### Schriftliche Aufgabe
Führe das Interview mit Herrn Hecht über die drei Millionen Mark ab der Stelle fort, an der es endet.
##### Gezeigter Textauszug #####
TH: (zögert)... Jau...(lacht).. Wie war ihre Frage?
CK: Herr Hecht, stellen sie sich vor, sie hätten ein Buch geschrieben, einen Bestseller, und hätten jetzt drei Millionen Mark auf dem Konto.
TH: Drei Millionen...Sparkasse Bielefeld...
CK: Was kaufen sie als erstes?
TH: Das kommt immer auf die Situation an. Also, stellen sie sich mal vor, ich stehe... die rufen mich
an und sagen "Das Geld ist da."...ich stürme zur Straßenbahn...äh nee, ich setzte meinen Walkman
auf, weil ich hör gerne Musik in der Straßenbahn. Ich kucke ob ich Zigaretten dabei habe und mein
Feuerzeug, zieh mir neue Schuhe an, Socken muss ich auch wieder waschen, muss Monika anrufen.
Hab jetzt drei Millionen aufm Konto. Was kauf ich mir zuerst? Ja... was... erst mal überlegen... ne
Videokamera für meinen Film, dann kauf ich mir... also eins nach dem andren...ich mache mir ne
Liste...ich möchte gern ein Segelflugzeug haben, kauf ich mir nen` Segelflugzeug. Wie mach ich das?
Muss ich in'n Club, muss ich'n Schein für haben. Was kost das? Muss ich dahin...dann Music Shop,
Instrumente aussuchen...Trommeln, alles Mögliche, was man so braucht. Ja, dann brauch ich mehr
Platz, ne größere Wohnung.
CK: Würden sie...
TH: Am besten ein Haus kaufen mit Monika zusammen, meiner großen Liebe in Florenz
CK: Würden sie auch Lebensmittel kaufen von dem Geld?
##### Daten #####
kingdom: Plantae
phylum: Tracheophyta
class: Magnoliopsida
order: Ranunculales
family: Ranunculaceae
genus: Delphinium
#####
### Ausgabe zur Aufgabe
TH: Man kann doch im Restaurant essen, ist doch viel schöner.
CK: Das kostet aber mehr Geld, als wenn man bei Aldi einkauft.
TH: Ja, das stimmt (lacht). Ich hab doch bei Aldi, ich war bei Aldi, da stand ich so lange in der
Schlange, hab ich's nicht mehr ausgehalten. Die Türkin kuckte mich ganz böse an, ich kuckte ganz
giftig zurück. Mir war nämlich mein Fruchtquark runter gefallen und weil die so mit dem Band so
wild durch die Gegend schob und meine Sachen immer so von alten Damen fast runter geschoben wurden, die hatten es furchtbar eilig ins Grab zu kommen.
CK: Herr Hecht...
TH: Moment, ich bin noch nicht fertig. Ich hab, ich hab meinen Quark da auf dem Laufsteg
aufge...ausgedrückt, hab mit dem Aldifilialleiter debattiert und musste dann das Etablissement
verlassen. Tja, so war das. Meine Quarkspeise lag noch auf dem Laufsteg, als ich gegangen bin, hatte meine Sachen eingepackt und bin gegangen. Seitdem kauf ich nicht mehr bei Aldi.
CK: Herr Hecht, sie haben Hausverbot im Rathaus, Hau...
TH: Nee, nich` im Aldi, hab ich kein Hausverbot, aber ich geh da nich` mehr hin, weil das Erlebnis hat mich dermaßen schockiert... ich kauf mir lieber ne Tafel Schokolade, wenn ich noch eine Mark habe oder zwei, weil das ist Energienahrung, Raumfahrernahrung...und...find ich wesentlich
ökonomischer. Kann man doch so essen, ist besser als'n Cheeseburger.
CK: Sie haben Hausverbot im Rathaus, Hausverbot im Casablanca, bei Aldi sind sie
rausgeflogen.. .was war denn da kürzlich bei Mc Donalds?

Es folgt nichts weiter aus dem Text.